1918-2018, Klimt, gli Altri e la Secessione Viennese

Il 6 febbraio 2018 ricorre il centenario della morte del pittore Gustav Klimt (1862-1918), uno dei principali esponenti della secessione viennese.
Per l’occasione la Gustav Klimt Foundation ha deciso di creare il progetto Gustav Klimt Database, un portale di ricerca accessibile a tutti, che oltre ad occuparsi del pittore fornirà informazioni sulla condizione socio-politica della Vienna del primo Novecento, il periodo che coincide con la biografia artistica del pittore e con lo splendore culturale della capitale austriaca.

Le prime pubblicazioni del portale, raggiungibile all’indirizzo web klimt-database.com, avverranno entro marzo 2018.  Costituiranno il corpus documentario riguardante l’artista, nella prospettiva della sua produzione pittorica e, inaugureranno, idealmente, l’anno di celebrazione per il suo centenario. Seguirà la seconda e ultima tranche di pubblicazioni in occasione della data di nascita di Klimt, il 14 luglio.

A Roma, il 10 febbraio 2018, aprirà i battenti Klimt Experience, mostra multimediale e interattiva accolta dall’Ospedale della Donne, nel complesso medievale dell’Ospedale San Giovanni, che si protrarrà fino al 10 giugno 2018.

Klimt e gli Altri, celebrati a Vienna

Per chi invece avrà la possibilità di recarsi a Vienna, potrà vivere irripetibili esperienze artistiche, posto che il centenario di Klimt coincide con la scomparsa di altrettanto e significative personalità del primo Novecento viennese, come Egon Schiele, pittore e incisore nonché illustre allievo di Klimt, Koloman Mose, progettista e decoratore e Otto Wagner, architetto e urbanista.
┄┄┄┄┄┄┄┄┄┄
■ I TUOI COMPITI ■
1 - Per ogni affermazione, di' se concorda con il testo sul centenario di Klimt. Rispondi sì o no e cita le parole del testo che lo decidono: (a) il portale sarà raggiungibile all'indirizzo klimt-database.com; (b) la mostra Klimt Experience di Roma chiuderà il 10 marzo 2018; (c) Egon Schiele fu allievo di Klimt.
2 - Secondo il testo sul centenario di Klimt, chi ha deciso di creare il progetto Gustav Klimt Database?
3 - Trascrivi dal testo sul centenario di Klimt il passo compreso tra "A Roma, il 10" e "architetto e urbanista.", estremi inclusi.

■ DATI FORNITI ■
┄┄┄┄┄┄┄┄┄┄
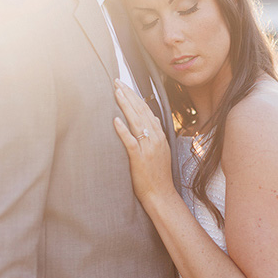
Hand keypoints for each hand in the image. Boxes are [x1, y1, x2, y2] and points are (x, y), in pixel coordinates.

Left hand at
┄┄┄┄┄┄┄┄┄┄
■ RISPOSTE PUNTO PER PUNTO ■
1 -
(a) Sì: "raggiungibile all’indirizzo web klimt-database.com"
(b) No: "che si protrarrà fino al 10 giugno 2018"
(c) Sì: "illustre allievo di Klimt"

2 - La Gustav Klimt Foundation.

3 -
A Roma, il 10 febbraio 2018, aprirà i battenti Klimt Experience, mostra multimediale e interattiva accolta dall’Ospedale della Donne, nel complesso medievale dell’Ospedale San Giovanni, che si protrarrà fino al 10 giugno 2018.

Klimt e gli Altri, celebrati a Vienna

Per chi invece avrà la possibilità di recarsi a Vienna, potrà vivere irripetibili esperienze artistiche, posto che il centenario di Klimt coincide con la scomparsa di altrettanto e significative personalità del primo Novecento viennese, come Egon Schiele, pittore e incisore nonché illustre allievo di Klimt, Koloman Mose, progettista e decoratore e Otto Wagner, architetto e urbanista.